One of the things that Tiger does so well, is focussing all his energy on the shot in hand, believing that he will hit the shot exactly as he intends to. He is also extremely good at putting a bad shot behind him, by literally erasing it from his memory!

We are, of course, all aware of Tigers recent emotional and mental challenges - which I personally see as only a small set-back...

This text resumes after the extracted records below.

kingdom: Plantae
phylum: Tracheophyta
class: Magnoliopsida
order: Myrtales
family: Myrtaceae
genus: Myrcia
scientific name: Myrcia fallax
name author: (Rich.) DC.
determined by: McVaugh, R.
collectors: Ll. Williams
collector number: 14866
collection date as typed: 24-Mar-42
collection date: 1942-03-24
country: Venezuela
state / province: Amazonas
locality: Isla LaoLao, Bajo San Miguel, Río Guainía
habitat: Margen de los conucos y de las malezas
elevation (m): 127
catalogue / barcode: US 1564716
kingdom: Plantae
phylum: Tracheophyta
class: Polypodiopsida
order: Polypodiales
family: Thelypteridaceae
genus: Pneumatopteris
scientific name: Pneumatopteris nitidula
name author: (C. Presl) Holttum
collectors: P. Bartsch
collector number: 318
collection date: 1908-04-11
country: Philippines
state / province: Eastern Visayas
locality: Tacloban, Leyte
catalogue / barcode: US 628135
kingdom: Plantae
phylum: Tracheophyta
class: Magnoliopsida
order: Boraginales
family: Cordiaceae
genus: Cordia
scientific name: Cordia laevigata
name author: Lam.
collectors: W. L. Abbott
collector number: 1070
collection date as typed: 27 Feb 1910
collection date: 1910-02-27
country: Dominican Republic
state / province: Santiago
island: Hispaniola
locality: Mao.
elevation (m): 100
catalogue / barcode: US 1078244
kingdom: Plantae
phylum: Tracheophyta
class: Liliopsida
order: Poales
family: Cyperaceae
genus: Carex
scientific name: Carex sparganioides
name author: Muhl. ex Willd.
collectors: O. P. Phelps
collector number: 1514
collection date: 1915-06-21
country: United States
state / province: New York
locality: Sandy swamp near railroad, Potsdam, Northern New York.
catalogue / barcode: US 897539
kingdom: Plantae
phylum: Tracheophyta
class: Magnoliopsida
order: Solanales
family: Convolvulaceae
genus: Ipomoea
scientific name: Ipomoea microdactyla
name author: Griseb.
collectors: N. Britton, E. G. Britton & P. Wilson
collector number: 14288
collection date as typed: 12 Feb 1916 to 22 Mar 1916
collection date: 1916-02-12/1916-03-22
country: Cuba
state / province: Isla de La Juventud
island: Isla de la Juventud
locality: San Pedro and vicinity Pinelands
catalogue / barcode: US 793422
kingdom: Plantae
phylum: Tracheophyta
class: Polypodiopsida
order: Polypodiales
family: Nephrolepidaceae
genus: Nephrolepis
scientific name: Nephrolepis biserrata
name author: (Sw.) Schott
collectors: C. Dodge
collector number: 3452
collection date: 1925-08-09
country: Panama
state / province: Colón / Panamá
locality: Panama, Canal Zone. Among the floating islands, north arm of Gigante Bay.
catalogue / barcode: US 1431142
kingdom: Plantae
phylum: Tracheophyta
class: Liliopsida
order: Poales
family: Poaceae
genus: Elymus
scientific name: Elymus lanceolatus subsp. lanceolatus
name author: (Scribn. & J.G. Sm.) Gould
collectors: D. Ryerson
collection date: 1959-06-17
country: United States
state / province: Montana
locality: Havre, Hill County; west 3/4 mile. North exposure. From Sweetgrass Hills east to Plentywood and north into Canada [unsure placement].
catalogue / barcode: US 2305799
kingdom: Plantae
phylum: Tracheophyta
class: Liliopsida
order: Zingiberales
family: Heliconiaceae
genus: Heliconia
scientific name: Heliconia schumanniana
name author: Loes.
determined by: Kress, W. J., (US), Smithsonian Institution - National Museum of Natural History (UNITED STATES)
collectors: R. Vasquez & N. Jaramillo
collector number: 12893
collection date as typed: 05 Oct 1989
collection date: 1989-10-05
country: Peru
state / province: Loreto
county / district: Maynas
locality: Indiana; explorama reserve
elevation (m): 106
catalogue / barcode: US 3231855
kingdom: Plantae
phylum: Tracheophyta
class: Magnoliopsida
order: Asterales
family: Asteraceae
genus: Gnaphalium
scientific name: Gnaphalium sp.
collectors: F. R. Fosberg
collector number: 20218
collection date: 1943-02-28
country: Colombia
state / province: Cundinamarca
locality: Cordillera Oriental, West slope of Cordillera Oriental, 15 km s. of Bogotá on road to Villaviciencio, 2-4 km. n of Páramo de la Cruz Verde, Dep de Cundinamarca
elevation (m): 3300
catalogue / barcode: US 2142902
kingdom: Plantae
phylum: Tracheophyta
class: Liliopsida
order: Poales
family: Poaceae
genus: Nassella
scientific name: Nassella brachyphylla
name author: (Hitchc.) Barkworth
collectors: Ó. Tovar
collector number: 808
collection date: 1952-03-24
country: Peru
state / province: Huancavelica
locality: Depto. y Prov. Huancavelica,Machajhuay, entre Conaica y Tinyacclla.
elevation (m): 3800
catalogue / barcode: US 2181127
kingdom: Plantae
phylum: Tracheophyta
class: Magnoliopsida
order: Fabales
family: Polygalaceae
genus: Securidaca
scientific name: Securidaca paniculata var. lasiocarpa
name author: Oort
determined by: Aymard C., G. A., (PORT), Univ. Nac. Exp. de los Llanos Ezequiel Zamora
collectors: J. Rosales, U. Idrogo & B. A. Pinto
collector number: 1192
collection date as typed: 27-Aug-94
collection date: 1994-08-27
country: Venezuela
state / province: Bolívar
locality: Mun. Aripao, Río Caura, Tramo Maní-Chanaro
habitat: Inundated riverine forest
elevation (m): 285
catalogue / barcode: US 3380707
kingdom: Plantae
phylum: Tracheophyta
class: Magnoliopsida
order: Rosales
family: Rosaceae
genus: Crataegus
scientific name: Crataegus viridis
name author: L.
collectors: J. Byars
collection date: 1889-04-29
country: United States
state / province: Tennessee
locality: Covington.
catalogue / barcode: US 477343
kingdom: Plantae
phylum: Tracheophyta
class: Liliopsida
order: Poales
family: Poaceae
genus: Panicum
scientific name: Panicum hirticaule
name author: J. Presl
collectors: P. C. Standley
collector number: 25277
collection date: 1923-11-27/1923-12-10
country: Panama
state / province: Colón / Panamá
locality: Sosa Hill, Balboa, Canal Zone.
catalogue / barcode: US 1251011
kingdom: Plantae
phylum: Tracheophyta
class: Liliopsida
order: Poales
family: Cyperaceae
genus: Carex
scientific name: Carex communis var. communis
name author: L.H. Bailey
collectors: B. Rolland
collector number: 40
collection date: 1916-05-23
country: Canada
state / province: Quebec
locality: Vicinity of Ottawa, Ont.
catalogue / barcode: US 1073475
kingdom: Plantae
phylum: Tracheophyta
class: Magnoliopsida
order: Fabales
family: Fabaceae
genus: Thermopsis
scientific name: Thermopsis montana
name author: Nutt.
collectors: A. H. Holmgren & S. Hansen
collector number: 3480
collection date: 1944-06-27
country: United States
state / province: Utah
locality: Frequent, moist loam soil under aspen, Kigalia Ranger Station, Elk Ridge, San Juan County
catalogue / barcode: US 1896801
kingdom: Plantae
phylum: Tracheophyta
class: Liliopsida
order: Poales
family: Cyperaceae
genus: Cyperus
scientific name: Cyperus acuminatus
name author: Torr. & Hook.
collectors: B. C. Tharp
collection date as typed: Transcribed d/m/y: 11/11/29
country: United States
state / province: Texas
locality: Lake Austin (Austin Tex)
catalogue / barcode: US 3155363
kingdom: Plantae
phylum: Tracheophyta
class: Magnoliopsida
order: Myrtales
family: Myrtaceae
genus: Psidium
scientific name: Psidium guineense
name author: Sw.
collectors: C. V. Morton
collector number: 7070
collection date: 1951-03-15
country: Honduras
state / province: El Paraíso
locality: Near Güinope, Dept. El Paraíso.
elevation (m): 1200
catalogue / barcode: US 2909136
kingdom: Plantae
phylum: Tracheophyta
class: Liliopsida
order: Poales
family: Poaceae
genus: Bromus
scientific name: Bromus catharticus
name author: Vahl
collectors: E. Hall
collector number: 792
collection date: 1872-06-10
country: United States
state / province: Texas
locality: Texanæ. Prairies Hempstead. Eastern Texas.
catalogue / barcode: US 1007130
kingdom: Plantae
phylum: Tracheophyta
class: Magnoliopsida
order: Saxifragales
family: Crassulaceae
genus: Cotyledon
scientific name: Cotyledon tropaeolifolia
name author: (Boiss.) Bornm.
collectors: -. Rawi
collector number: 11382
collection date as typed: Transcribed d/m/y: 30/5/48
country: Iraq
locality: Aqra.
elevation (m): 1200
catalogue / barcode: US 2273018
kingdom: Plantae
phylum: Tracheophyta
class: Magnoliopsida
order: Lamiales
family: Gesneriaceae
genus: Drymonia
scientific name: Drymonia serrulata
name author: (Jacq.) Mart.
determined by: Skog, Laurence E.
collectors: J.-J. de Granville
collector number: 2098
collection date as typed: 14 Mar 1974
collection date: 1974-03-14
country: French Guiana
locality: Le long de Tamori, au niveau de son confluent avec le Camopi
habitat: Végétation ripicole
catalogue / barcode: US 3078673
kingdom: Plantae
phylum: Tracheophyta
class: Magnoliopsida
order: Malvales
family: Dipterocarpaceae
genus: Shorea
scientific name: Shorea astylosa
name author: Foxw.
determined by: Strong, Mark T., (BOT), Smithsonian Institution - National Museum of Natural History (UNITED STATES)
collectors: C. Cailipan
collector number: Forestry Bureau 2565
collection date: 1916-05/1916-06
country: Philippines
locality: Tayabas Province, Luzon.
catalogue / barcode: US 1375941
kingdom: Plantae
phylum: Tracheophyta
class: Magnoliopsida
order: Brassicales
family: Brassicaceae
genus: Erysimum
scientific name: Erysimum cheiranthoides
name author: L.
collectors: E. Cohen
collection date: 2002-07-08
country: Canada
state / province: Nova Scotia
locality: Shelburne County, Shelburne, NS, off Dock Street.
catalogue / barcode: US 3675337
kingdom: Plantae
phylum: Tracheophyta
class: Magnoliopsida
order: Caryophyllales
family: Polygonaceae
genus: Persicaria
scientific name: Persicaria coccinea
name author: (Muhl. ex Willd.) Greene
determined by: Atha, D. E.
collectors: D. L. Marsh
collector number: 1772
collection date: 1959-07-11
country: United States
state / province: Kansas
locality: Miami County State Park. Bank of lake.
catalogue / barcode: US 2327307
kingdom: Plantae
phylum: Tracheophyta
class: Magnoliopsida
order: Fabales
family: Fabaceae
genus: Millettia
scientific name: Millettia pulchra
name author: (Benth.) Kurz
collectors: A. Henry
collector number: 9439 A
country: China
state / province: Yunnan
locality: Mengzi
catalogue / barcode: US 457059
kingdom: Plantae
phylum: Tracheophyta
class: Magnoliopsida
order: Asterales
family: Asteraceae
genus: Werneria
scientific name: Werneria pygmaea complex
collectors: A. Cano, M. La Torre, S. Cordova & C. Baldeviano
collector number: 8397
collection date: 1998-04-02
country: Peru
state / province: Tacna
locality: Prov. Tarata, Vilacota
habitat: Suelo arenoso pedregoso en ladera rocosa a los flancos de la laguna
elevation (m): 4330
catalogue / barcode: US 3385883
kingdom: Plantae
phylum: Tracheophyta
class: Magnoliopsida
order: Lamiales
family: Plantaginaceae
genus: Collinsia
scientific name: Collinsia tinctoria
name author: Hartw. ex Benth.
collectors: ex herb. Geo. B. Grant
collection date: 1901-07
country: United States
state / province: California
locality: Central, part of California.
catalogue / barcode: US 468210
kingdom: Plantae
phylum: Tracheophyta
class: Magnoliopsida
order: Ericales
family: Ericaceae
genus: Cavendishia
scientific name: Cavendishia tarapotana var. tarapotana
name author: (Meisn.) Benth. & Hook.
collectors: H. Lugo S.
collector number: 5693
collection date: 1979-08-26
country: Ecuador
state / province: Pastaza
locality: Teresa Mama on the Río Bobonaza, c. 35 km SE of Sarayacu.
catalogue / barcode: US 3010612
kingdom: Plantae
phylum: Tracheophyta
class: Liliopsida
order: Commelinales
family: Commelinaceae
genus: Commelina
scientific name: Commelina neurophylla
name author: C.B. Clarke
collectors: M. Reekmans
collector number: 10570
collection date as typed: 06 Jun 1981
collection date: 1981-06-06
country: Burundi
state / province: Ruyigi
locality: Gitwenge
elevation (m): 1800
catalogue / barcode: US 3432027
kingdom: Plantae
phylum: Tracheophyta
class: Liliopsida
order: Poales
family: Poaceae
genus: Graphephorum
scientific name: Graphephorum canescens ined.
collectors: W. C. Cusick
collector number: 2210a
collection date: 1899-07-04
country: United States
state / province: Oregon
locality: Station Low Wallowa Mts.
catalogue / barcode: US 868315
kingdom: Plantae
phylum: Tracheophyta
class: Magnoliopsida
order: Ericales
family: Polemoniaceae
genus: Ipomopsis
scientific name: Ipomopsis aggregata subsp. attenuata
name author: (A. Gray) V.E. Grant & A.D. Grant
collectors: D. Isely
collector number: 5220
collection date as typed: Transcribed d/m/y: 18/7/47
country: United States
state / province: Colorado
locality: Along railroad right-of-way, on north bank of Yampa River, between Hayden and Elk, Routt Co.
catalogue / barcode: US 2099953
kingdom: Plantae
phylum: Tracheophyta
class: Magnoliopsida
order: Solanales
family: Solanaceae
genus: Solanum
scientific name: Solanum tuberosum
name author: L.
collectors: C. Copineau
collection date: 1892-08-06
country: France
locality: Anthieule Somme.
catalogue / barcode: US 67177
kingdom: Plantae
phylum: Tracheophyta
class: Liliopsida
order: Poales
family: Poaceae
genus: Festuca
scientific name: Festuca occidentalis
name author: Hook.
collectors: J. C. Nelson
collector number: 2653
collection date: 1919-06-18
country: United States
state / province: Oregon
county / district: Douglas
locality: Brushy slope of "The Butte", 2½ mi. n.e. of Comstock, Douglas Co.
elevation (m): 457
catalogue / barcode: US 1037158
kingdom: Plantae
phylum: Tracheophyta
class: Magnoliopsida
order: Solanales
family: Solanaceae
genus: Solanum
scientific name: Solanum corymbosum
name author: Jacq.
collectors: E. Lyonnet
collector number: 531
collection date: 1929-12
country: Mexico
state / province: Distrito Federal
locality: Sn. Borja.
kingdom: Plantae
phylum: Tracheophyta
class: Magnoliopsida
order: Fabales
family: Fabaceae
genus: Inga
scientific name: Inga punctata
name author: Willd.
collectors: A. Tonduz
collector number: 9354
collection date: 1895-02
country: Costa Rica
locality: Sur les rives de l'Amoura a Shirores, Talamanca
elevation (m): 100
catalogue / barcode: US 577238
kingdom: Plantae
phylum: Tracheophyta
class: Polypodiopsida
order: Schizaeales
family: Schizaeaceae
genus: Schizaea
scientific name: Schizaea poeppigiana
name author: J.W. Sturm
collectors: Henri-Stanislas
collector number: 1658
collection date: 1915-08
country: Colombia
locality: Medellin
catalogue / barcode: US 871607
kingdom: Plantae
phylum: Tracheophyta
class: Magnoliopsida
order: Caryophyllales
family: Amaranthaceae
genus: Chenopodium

Don't get me wrong, his behaviour off the course in recent months has been absolutely shocking and I do not support any of that! I do, however, still believe in his golfing abilities - *I personally think that Tiger WILL overtake Jack's number of major wins...*

What do you guys think?


----------



## KrudlerAce (Jul 3, 2010)

*Spot On*

Yes I agree, I think Tiger will break Jack's record. Although it will probably take a little bit longer than originally expected. People seem to forget Tiger is still a very young man in his early 30's. Most professionals play all their best golf well into their 30's. I think the recent distractions will just be a minor bump in the road for him.


----------



## Stuart StAndrew (Sep 9, 2010)

And in a strange way Tiger may in the future draw strength from this time - he has still been able to play good golf (at times) even with a massive amount of pressure on him and his game. If he can do it now, he must think he should be able to do it at anytime.


----------



## twoputt (Oct 6, 2010)

I agree, he will surpass Jack. He is setting records that will never be broken in my lifetime. Yes his personal life has changed my view of him as a person, but his ability's cannot be denied and I can't wait to watch him battle it out with some of the young talent he will be competing with on his way.


----------



## superwerrie (Oct 7, 2010)

*Bring it on!*

yes, bring on some more amazing 'Tiger battles'. As a South African, I would love to see some more close ones between Tiger and Ernie Els - watching Ernie play golf is one of the most painful things to do! Always so close, but yet so far! Don't know if anyone knew this, but Ernie has come second to Tiger in a Major, 6 times!!!


----------



## FrogsHair (Mar 4, 2010)

Woods will most likely break Nicklaus's major record. Once he gets out this current funk he is in, he will win 1, 2, or 3 a year for a few more years. He is just that much better than the competition he has to play against. He has the physical, and mental ability that pretty much puts him in a league by himself. That said, perhaps some of the young guns coming up will give him a run for his penchant for winning. :dunno:


----------



## Fourputt (Nov 18, 2006)

Quite frankly, he has to show me something before I'll believe it. If he comes out next year and plays like Tiger instead of like me, then I might concede the possibility. As it stands right now, I think that he has less confidence in his game than you guys do. That attitude won't win many majors. :dunno:


----------